New community center opens in North Charleston

“I remember when Dorchester Road was dirt,” says Tommy Evans Jr. (right), as he waits in line while his brother, Alvie Evans, serves himself at a reception following the dedication of a new North Charleston community center named after their father last week.

Another North Charleston neighborhood has a new community center.

The Thomas M. Evans Sr. Community Center opened last week at 7801 Dorchester Road. It’s named after a man who built many of the nearby neighborhoods.

“No matter where you go, there’s a neighborhood developed by the Evans family,” Mayor Keith Summey told about 80 people who turned out for the dedication.

The city bought the land from Doorway Baptist Church with $220,000 from the Greenbelt money from the half-cent sales tax, according to Shannon Praete, the city’s grants manager. The 1.2 acres also includes space for a playground between the center and the church.

The building was designed by Coast Architects. Coward Hund Construction was the builder.

This is the city’s 20th community center. It’s part of an ongoing effort to revitalize older neighborhoods.

“Our community centers are the heartbeat of the community,” Parks Director Ed Barfield told the crowd.
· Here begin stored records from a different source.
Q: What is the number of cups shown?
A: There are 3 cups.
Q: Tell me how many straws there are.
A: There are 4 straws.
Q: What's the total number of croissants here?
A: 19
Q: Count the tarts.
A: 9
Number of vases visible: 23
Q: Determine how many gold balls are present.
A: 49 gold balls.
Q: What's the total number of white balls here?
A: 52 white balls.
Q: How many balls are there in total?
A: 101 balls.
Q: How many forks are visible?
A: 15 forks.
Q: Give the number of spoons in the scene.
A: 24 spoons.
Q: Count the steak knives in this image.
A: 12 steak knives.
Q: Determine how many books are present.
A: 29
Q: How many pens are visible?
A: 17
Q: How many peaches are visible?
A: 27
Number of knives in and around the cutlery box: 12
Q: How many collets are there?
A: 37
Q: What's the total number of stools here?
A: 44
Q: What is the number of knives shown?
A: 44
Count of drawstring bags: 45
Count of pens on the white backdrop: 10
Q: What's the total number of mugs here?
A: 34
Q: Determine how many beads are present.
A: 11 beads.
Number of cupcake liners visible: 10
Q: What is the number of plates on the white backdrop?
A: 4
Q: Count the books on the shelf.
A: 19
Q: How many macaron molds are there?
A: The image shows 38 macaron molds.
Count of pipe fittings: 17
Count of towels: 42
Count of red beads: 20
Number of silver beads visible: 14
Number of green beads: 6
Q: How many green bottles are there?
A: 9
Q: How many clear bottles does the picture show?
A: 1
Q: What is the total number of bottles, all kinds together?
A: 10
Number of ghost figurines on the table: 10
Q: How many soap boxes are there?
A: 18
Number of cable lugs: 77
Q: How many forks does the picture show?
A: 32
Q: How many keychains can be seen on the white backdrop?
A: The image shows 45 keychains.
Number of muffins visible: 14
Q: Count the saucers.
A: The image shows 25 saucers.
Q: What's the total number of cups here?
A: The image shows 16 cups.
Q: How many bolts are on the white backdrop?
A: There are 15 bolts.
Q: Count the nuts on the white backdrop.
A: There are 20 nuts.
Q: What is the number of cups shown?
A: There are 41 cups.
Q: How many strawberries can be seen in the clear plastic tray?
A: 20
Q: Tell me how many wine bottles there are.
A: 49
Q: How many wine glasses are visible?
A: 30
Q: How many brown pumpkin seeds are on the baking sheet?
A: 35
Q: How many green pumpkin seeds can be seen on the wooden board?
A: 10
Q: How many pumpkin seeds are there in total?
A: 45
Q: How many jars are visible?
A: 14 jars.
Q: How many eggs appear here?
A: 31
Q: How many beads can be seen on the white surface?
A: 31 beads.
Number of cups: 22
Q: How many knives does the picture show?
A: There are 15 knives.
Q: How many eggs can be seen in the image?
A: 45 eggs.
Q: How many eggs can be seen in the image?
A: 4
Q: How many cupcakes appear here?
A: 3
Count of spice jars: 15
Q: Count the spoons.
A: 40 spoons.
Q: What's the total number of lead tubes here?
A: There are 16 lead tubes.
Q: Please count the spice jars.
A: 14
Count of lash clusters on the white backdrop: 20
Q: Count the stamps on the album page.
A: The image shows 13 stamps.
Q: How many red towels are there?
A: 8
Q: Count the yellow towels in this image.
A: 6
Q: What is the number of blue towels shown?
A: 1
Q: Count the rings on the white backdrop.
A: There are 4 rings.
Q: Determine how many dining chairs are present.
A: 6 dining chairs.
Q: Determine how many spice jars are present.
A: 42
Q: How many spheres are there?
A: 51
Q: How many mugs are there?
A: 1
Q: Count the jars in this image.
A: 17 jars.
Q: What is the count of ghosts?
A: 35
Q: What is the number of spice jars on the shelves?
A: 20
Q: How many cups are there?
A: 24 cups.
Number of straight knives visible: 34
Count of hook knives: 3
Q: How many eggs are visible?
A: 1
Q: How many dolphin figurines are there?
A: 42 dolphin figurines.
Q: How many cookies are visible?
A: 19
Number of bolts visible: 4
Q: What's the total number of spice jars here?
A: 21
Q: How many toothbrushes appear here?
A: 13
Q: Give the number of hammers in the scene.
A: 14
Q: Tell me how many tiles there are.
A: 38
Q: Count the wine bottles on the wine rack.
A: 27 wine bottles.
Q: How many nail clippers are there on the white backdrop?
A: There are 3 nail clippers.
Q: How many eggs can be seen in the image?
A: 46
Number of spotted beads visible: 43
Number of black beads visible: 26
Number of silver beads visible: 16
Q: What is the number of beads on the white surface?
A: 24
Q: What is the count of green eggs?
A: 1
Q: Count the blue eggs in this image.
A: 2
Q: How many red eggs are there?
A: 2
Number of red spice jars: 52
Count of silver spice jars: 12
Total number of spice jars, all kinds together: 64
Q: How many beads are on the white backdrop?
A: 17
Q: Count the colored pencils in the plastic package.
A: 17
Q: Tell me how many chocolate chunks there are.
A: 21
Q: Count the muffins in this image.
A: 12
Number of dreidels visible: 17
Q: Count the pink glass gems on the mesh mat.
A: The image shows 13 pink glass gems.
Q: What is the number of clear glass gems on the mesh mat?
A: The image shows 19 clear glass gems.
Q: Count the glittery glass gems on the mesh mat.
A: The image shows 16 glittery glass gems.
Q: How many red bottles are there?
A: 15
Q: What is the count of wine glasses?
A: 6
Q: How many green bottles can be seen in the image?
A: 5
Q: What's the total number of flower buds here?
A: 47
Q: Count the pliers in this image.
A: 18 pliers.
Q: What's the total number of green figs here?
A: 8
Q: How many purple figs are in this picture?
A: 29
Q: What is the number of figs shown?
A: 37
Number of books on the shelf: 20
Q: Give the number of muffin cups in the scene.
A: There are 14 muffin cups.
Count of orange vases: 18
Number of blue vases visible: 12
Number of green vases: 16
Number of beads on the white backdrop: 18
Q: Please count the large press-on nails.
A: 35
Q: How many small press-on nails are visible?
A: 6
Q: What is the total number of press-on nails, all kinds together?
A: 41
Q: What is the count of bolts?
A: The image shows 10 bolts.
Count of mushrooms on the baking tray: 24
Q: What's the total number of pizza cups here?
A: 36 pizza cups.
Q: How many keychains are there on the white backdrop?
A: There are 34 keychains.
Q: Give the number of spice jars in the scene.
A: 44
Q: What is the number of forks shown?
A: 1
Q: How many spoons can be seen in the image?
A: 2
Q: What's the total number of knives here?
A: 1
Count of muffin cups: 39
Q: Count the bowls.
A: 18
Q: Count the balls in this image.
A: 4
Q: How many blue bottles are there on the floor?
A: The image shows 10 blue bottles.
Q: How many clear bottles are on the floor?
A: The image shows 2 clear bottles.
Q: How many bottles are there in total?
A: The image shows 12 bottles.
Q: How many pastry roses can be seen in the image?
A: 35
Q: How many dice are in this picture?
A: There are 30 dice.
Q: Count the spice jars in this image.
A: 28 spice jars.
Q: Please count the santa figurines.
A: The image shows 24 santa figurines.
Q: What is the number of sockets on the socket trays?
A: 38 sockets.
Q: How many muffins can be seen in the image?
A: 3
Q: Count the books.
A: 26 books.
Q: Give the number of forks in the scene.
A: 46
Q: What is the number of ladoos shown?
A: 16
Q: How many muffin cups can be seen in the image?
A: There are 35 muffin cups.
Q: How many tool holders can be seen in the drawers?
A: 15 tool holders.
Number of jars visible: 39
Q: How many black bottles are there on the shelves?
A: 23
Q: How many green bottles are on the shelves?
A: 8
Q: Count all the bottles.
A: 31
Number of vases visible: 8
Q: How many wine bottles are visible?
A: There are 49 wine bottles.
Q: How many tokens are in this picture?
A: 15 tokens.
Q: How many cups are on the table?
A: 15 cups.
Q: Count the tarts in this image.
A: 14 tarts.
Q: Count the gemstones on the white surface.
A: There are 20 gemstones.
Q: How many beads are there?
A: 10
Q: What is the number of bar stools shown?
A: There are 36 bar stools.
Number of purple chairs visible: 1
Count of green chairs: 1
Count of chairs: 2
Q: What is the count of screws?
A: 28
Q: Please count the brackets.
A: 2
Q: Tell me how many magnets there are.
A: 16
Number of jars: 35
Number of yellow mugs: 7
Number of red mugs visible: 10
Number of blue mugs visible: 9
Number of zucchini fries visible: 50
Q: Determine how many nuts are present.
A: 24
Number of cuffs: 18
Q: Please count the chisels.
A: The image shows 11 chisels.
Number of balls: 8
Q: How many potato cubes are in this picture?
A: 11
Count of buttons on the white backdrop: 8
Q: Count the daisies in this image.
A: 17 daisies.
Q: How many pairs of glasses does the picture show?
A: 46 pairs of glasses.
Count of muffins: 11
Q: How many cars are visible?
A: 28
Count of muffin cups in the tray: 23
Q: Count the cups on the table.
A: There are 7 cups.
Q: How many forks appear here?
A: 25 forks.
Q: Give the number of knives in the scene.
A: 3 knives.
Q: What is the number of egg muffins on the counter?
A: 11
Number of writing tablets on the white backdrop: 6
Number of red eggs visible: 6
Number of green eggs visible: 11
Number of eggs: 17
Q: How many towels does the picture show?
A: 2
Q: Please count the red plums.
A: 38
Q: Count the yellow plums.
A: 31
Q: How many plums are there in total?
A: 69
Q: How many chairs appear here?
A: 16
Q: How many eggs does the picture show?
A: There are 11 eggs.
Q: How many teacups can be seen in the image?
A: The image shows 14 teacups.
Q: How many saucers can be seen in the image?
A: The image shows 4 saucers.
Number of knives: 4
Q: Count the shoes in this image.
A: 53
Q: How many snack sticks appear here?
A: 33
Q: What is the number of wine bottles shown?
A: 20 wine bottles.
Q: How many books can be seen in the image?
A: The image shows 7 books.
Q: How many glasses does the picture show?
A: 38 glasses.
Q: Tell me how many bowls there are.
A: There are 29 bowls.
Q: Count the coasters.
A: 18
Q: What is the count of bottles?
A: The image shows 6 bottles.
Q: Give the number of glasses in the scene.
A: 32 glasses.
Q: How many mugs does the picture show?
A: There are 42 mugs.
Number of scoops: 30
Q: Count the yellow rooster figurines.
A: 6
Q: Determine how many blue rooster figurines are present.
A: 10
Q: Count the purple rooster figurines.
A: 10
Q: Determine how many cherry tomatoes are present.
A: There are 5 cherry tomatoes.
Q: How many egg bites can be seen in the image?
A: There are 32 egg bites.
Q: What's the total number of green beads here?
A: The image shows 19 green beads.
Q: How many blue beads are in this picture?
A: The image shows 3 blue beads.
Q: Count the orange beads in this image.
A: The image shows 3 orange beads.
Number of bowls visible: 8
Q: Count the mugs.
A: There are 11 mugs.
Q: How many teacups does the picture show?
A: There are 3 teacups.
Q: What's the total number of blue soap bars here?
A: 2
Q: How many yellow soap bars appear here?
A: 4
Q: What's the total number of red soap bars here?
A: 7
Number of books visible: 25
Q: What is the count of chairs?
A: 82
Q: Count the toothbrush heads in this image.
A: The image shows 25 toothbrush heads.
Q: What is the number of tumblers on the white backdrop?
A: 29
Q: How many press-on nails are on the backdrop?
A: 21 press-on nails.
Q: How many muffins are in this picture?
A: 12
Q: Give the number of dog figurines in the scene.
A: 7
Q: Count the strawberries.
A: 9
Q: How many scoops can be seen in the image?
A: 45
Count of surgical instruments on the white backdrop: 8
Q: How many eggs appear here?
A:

Summey made the appearance despite getting out of the hospital for knee surgery just two days earlier, because he didn’t want to miss the chance to honor the Evans family.

The elder Evans died in 1980, but sons Tommy and Alvie are carrying on the building business. A third son, Richard Evans, is in the heating and air-conditioning business. A daughter, Libby, is married to former City Council member and former interim mayor Ken McClure. All four children attended the dedication, as did the elder Evans’ widow, Gertrude Garris Evans.

Thomas Evans started building in North Charleston in the 1940s. His first development was Brentwood. It was followed by New Waylyn, North Cameron Terrace, Springfield, Glyn Terrace, Evanston Estates, Ashley Villas, Shaftsbury, Forest Hills and Woodside Manor, according to the program handed out at the dedication.

The Rev. Rob Dewey of the Coastal Crisis Chaplaincy gave the invocation. The ribbon-cutting ceremony was followed by a meal in the main room, which has hardwood floors and big windows facing Dorchester Road. “I think it’s wonderful,” said Tom Reiss, who rode his bicycle from the nearby Forest Hills neighborhood. He said he looks forward to attending association meetings in the new center.